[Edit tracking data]
Segment Open
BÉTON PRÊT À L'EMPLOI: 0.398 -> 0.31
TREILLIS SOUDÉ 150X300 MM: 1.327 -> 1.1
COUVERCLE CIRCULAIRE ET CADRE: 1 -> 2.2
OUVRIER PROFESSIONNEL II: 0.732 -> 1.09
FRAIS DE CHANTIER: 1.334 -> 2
Segment Closed
WHAT YOU SHOULD DO: Repeat the lines above exactly.

ANSWER SPACE:
BÉTON PRÊT À L'EMPLOI: 0.398 -> 0.31
TREILLIS SOUDÉ 150X300 MM: 1.327 -> 1.1
COUVERCLE CIRCULAIRE ET CADRE: 1 -> 2.2
OUVRIER PROFESSIONNEL II: 0.732 -> 1.09
FRAIS DE CHANTIER: 1.334 -> 2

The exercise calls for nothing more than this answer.